Em outras situações, sem ter dinheiro para pagar pelo transporte até a universidade, ela fazia o trajeto de cerca de 5 km de bicicleta.

Diferente de Cuiabá, Várzea Grande não garante passagem gratuita aos estudantes.

Outra dificuldade era conciliar a rotina puxada de trabalho com as aulas no período noturno e ter tempo livre para estudar. Mas ela comemora por ter conseguido mesmo sem privilégios.
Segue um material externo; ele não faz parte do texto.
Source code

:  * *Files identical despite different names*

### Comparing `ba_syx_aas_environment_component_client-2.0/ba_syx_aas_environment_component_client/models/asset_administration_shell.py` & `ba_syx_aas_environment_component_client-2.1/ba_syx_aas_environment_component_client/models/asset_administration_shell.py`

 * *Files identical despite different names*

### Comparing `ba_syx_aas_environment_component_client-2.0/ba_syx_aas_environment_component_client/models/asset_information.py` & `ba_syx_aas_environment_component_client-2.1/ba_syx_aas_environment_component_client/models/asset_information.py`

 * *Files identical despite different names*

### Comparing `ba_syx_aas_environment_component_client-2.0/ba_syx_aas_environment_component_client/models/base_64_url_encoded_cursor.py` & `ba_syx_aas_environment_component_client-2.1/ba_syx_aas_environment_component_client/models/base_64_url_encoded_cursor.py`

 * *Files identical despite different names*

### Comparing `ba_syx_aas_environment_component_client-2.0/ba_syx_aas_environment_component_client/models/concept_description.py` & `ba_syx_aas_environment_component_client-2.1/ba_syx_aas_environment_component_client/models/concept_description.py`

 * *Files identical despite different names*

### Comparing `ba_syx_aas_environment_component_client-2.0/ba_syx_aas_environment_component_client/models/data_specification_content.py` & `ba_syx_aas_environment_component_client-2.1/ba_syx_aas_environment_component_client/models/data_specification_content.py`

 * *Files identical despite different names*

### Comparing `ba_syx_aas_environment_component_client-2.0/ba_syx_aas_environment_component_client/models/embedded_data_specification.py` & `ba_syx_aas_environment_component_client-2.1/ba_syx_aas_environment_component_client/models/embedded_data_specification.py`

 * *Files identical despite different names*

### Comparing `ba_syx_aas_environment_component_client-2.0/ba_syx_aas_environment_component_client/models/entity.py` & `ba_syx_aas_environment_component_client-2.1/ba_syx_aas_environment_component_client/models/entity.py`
“Terminei a faculdade, foi uma grande vitória. Estou muito feliz, porque não foi fácil, chorei muito principalmente na fase do TCC. Era online, não tinha ninguém para me auxiliar, tinha que pesquisar na internet, chorava demais”.

Por conta do dinheiro escasso, ela não conseguirá participar da festa de formatura. Apesar de ser um dos sonhos que tinha, o evento foi orçado em R$ 7,5 mil, gasto que não faz parte da realidade da jovem.

Ketlly agora se prepara para a prova da OAB, que acontecerá em 17 de outubro.

Para o futuro, a jovem espera conseguir prosperar ainda mais na vida profissional e acadêmica para ser exemplo para o filho de nove meses.

“Quero servir de exemplo para ele, penso em poder dar uma educação melhor para ele. Sempre tive sonho de estudar em escola particular, quero lutar para dar isso para ele. Sem desmerecer a escola pública, que me trouxe até aqui. Quero servir de exemplo para ele, penso em poder dar uma educação melhor para ele”.